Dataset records
-------
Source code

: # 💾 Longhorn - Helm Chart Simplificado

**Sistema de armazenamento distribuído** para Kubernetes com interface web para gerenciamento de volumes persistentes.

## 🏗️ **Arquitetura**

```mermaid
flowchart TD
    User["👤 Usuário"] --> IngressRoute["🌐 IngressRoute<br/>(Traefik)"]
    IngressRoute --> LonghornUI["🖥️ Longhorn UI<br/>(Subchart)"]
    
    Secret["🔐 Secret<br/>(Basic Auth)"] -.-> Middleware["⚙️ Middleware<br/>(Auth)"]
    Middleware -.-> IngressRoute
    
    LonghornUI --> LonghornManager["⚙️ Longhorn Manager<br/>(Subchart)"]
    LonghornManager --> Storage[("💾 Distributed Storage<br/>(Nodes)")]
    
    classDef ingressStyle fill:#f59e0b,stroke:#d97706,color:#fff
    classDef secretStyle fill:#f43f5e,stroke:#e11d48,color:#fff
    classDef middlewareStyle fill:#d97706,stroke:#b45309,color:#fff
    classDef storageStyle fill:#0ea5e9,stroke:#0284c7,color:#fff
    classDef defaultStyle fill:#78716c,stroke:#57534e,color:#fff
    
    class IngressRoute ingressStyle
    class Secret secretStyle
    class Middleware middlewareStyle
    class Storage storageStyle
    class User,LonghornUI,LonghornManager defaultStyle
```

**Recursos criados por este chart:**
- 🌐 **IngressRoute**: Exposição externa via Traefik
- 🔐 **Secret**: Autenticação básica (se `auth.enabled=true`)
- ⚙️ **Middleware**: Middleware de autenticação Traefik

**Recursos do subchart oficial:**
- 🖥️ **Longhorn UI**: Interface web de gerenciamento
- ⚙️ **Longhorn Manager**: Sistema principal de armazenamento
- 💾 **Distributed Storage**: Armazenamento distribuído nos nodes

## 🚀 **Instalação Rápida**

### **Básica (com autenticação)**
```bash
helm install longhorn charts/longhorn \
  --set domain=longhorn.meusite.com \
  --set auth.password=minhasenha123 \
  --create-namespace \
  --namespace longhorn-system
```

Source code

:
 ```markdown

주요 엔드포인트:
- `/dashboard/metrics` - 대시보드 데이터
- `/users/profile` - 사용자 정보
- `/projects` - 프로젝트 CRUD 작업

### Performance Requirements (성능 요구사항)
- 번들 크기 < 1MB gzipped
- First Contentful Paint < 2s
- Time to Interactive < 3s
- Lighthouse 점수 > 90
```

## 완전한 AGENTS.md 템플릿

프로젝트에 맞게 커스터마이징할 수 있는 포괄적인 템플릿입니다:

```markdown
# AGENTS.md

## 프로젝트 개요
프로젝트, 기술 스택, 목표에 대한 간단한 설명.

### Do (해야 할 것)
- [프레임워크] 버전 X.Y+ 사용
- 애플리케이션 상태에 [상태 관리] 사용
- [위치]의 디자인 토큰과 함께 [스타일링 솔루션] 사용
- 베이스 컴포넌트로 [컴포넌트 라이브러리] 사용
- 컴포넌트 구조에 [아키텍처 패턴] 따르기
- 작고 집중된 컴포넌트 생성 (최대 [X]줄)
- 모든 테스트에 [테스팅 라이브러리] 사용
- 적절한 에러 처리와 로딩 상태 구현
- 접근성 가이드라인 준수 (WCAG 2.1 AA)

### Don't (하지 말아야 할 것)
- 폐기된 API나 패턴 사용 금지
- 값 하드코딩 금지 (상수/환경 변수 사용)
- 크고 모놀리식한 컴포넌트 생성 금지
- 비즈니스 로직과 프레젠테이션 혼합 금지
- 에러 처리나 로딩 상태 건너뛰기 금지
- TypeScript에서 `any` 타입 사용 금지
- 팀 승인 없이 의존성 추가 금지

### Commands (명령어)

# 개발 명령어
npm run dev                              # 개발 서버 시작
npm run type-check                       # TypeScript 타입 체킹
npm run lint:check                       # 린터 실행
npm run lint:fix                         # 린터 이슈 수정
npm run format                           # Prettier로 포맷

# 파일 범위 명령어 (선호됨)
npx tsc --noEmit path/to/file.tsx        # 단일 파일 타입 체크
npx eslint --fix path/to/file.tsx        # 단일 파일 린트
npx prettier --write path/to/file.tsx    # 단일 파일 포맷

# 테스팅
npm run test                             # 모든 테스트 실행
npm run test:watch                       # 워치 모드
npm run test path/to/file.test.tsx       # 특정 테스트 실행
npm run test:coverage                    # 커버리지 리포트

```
-------
## WHAT TO WORK ON
If a line above contains the word "LonghornUI", it counts; state how many lines count, and nothing more.

## ANSWER
3